Nocturnal and primarily granivorous, the species exhibits burrowing behavior and social structures documented in field studies led by researchers at the Australian National University and the University of Western Australia. Radio-tracking and trapping studies conducted with permits from state conservation departments and ethics committees have provided data on movement patterns, home range, and burrow architecture, informing species accounts published by collaborators at the CSIRO and regional museums. Interactions with sympatric fauna, including predators recorded in faunal surveys by the Department of Environment and Conservation (Western Australia) and competitors noted in studies by the Institute for Land, Water and Society (Charles Sturt University), influence demographic outcomes and temporal activity patterns.

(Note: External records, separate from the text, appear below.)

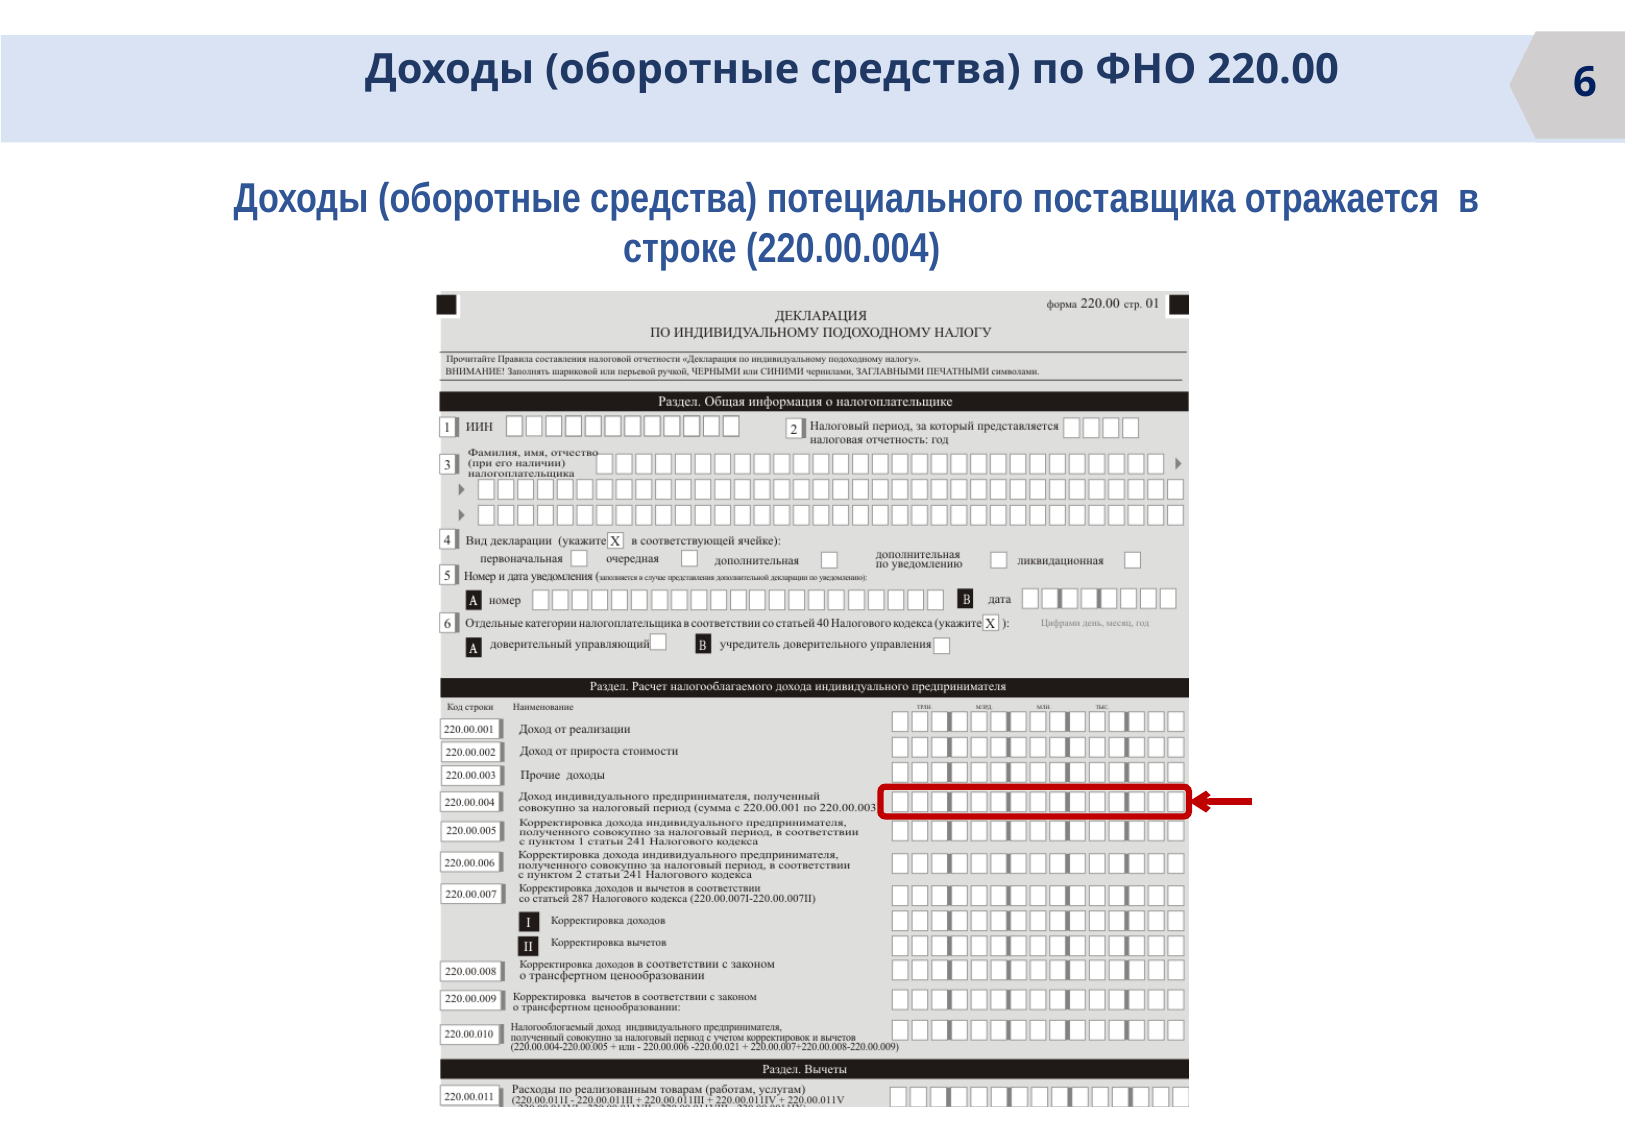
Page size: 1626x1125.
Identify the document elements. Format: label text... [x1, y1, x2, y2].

text_box Доходы (оборотные средства) потециального поставщика отражается в строке (220.00.004) [53, 162, 1510, 278]
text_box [436, 291, 1253, 1107]
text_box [0, 35, 1625, 143]
text_box [1532, 30, 1625, 35]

Diet studies involving stomach-content analysis and seed removal experiments undertaken by ecologists associated with the University of Melbourne and the Australian National University indicate a diet dominated by native seeds, occasional arthropods, and plant material typical of chenopod and mulga communities. Foraging behavior and seed caching have been examined in experimental plots funded by agencies such as the Australian Research Council and supported by regional landholders and pastoralists represented by organizations like the Grazier’s Association in collaborative ecological research. Data from these projects inform restoration efforts coordinated with the Bush Heritage Australia and provide context for habitat management by state conservation bodies.

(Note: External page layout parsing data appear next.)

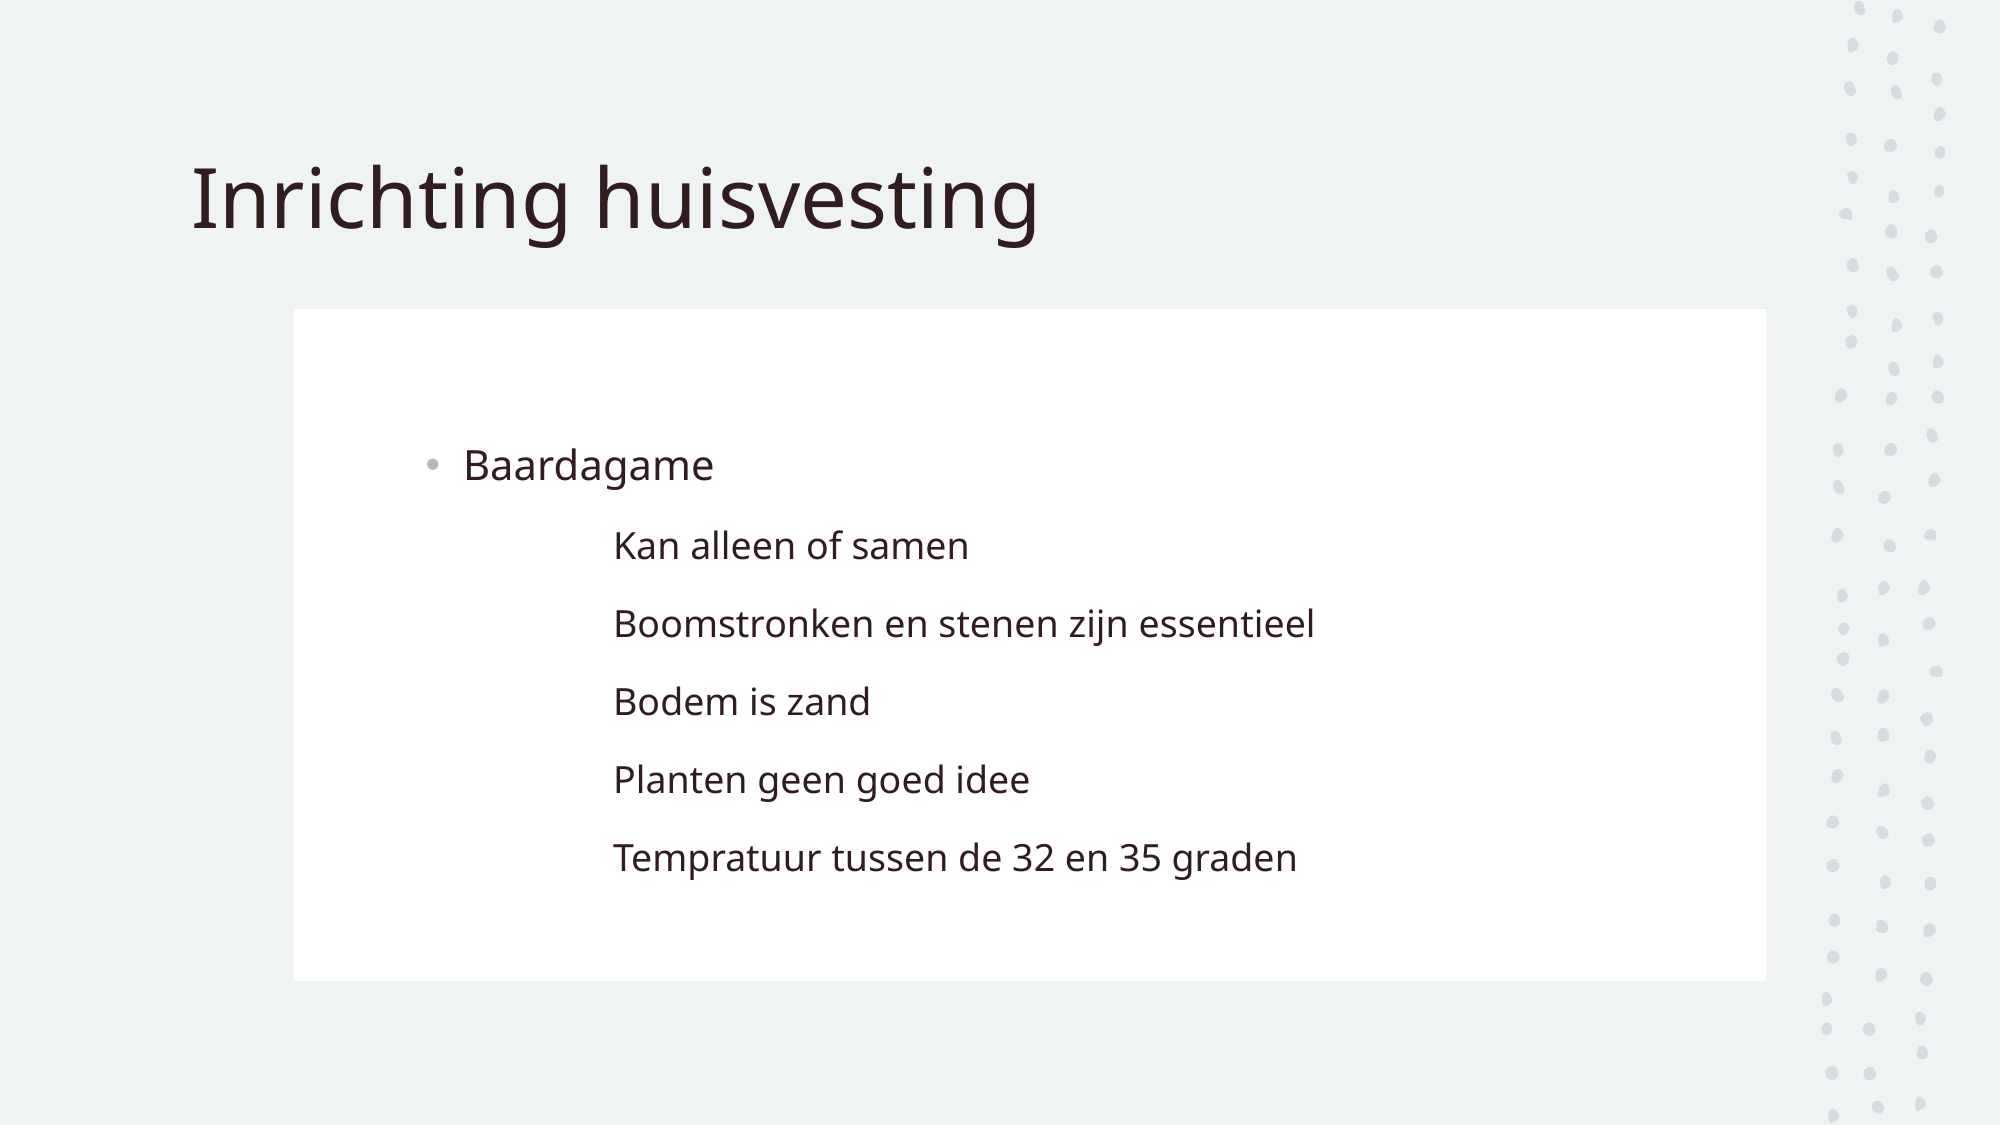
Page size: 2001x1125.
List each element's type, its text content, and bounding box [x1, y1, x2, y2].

text_box [0, 0, 2000, 1125]
list Baardagame Kan alleen of samen Boomstronken en stenen zijn essentieel Bodem is zand Planten geen goed idee Tempratuur tussen de 32 en 35 graden [410, 406, 1658, 890]
title Inrichting huisvesting [176, 117, 1732, 273]
text_box [293, 308, 1767, 982]
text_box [1818, 0, 1947, 1124]
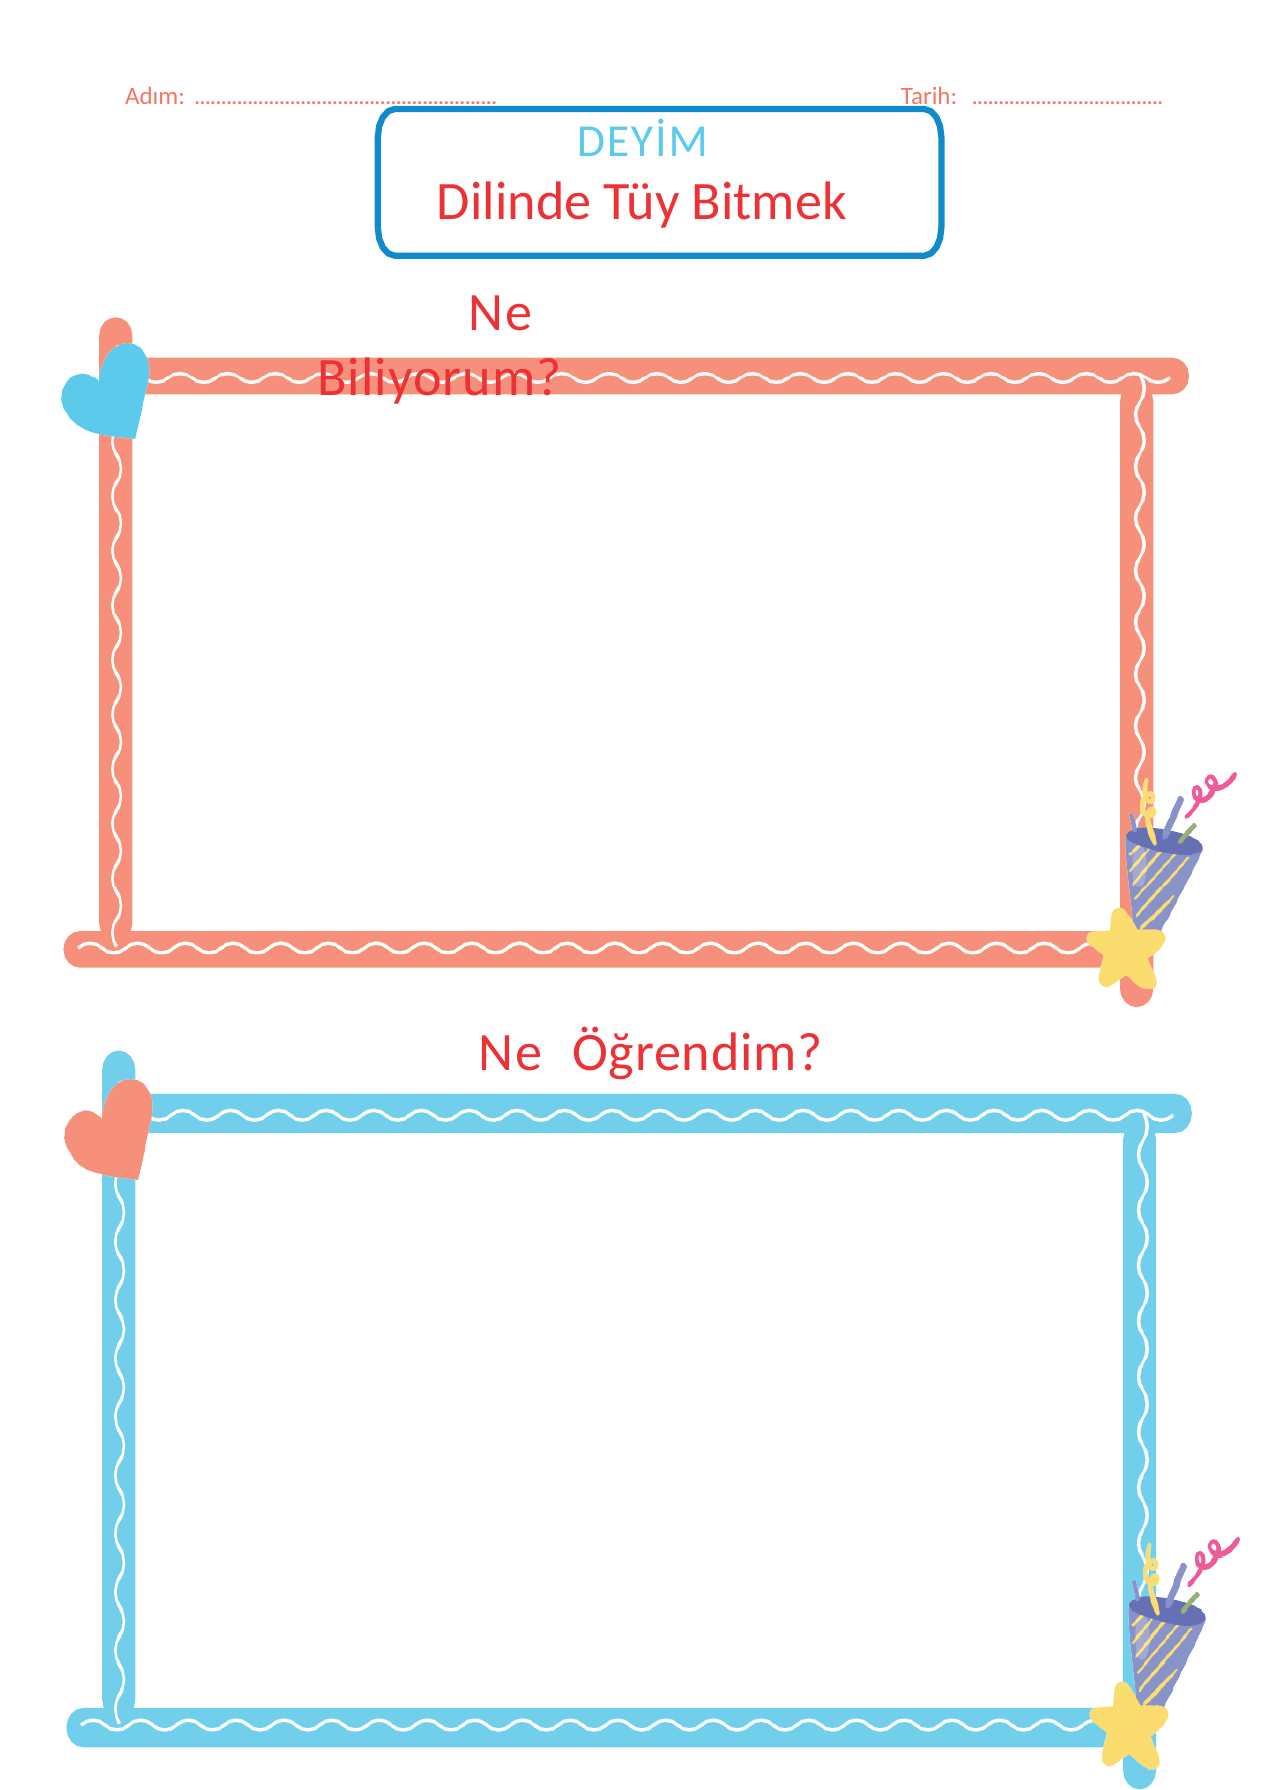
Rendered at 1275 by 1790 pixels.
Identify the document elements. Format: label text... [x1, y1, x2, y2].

text_box [377, 109, 942, 256]
text_box DEYİM Dilinde Tüy Bitmek [277, 108, 998, 231]
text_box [64, 1050, 1240, 1790]
text_box Adım: ......................................................... [122, 77, 505, 110]
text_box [61, 316, 1237, 1008]
text_box Ne Öğrendim? [476, 1016, 828, 1048]
text_box Can ıntıNe Biliyorum? [267, 273, 987, 315]
text_box Tarih: .................................... [898, 77, 1171, 110]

Reproductive biology documented in captive and field observations—conducted under institutional animal ethics approvals at universities including the University of Adelaide and the University of New South Wales—shows seasonal breeding patterns linked to episodic rainfall and resource pulses documented by climate scientists at the Bureau of Meteorology. Litter sizes, juvenile development, and survivorship metrics reported in ecological journals and reports prepared for agencies such as the Department of Agriculture, Water and the Environment contribute to population models used by conservation planners at organizations like the IUCN and national recovery teams.

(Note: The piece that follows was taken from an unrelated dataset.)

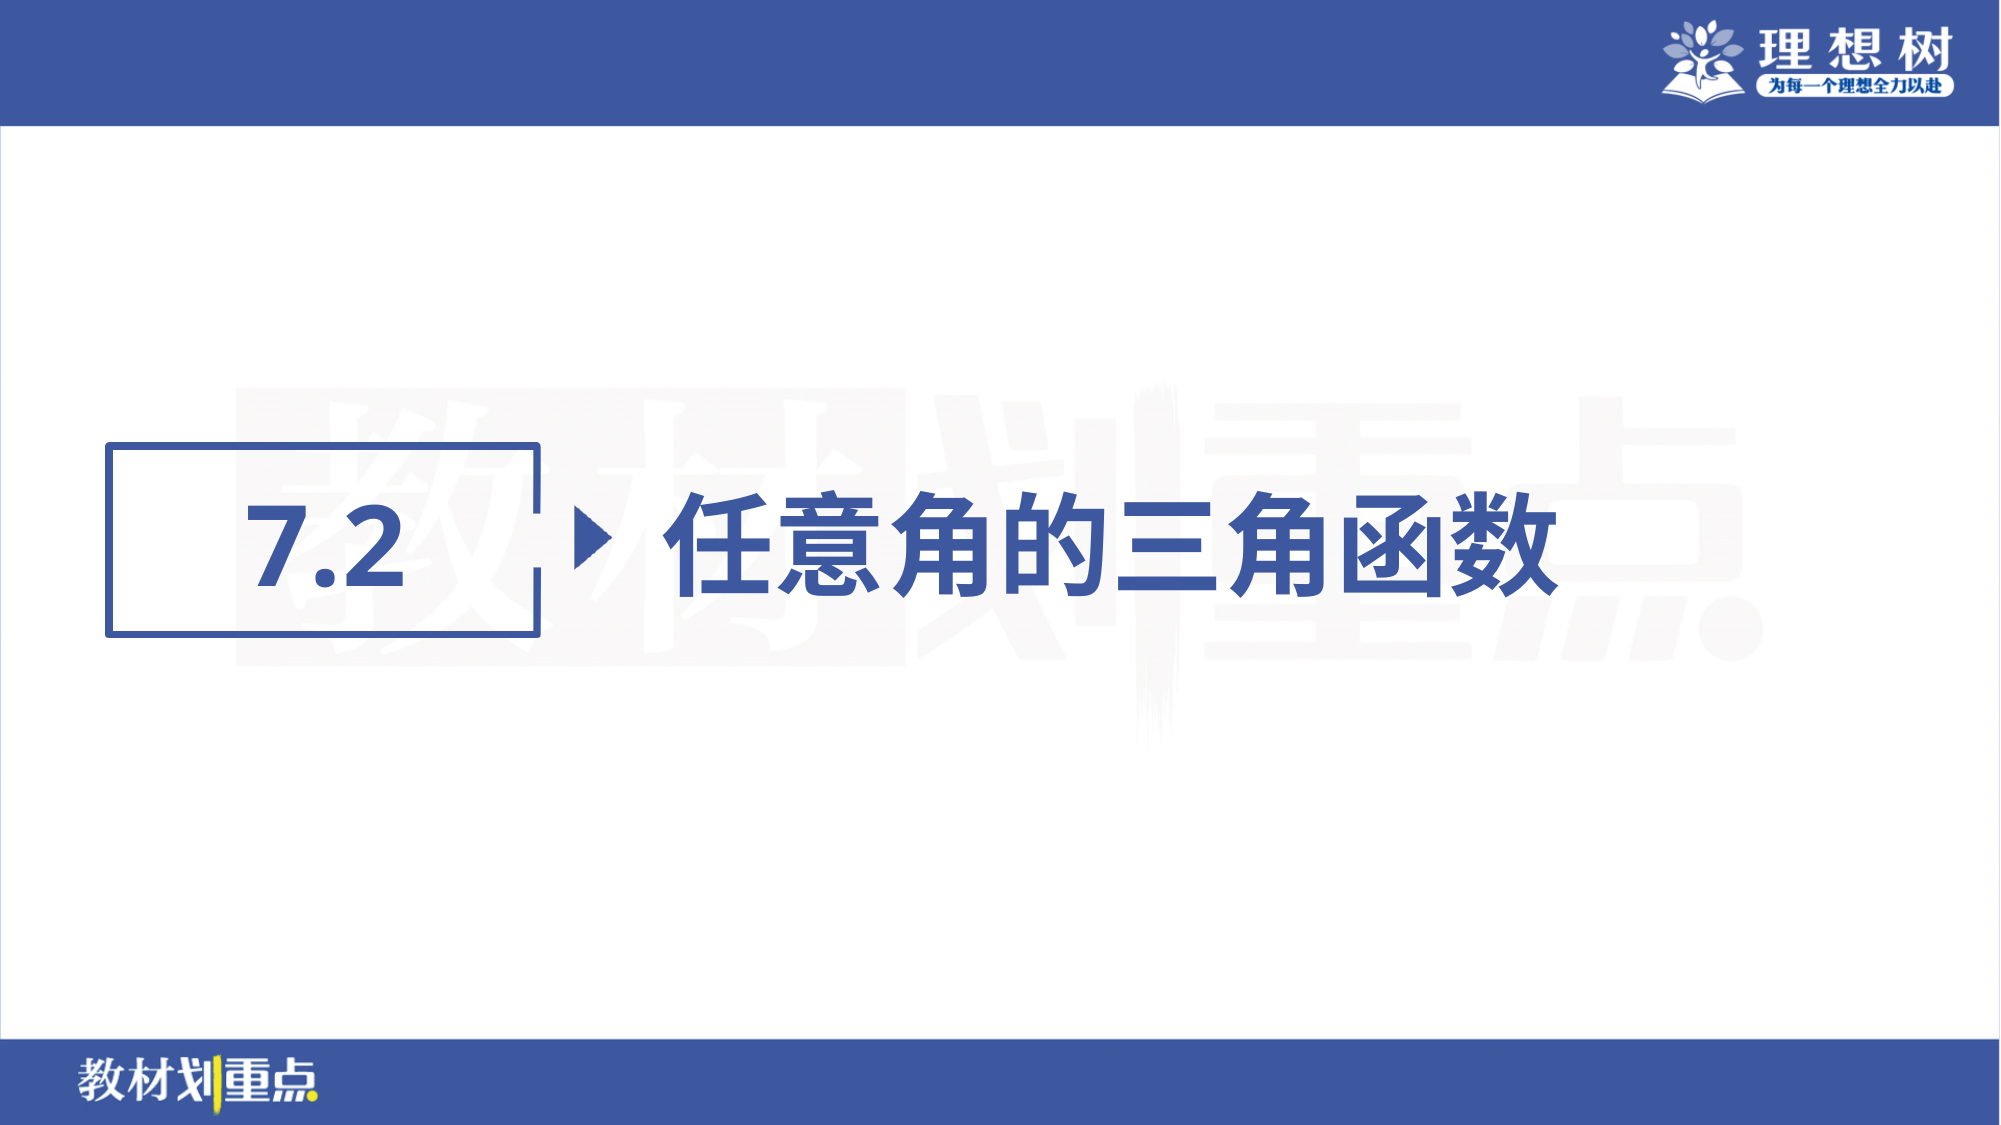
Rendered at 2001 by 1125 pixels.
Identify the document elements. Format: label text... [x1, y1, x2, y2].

picture [0, 0, 2000, 1125]
text_box 任意角的三角函数 [661, 383, 1982, 698]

The species has been the subject of conservation assessments by bodies including the IUCN, the Australian Government Department of the Environment and Energy, and state threatened species programs. Threat factors identified in recovery planning documents and peer-reviewed studies include habitat degradation from pastoralism monitored by agricultural departments, altered fire regimes analyzed by fire ecology units at the CSIRO, competition and predation associated with introduced species such as cats and foxes discussed in work by the Threatened Species Scientific Committee, and impacts of climate variability documented by the Commonwealth Scientific and Industrial Research Organisation. Conservation responses involve captive breeding trials at zoological institutions like the Adelaide Zoo, translocation projects coordinated by regional conservation NGOs, and land management partnerships with Indigenous ranger groups supported by the Indigenous Land and Sea Corporation.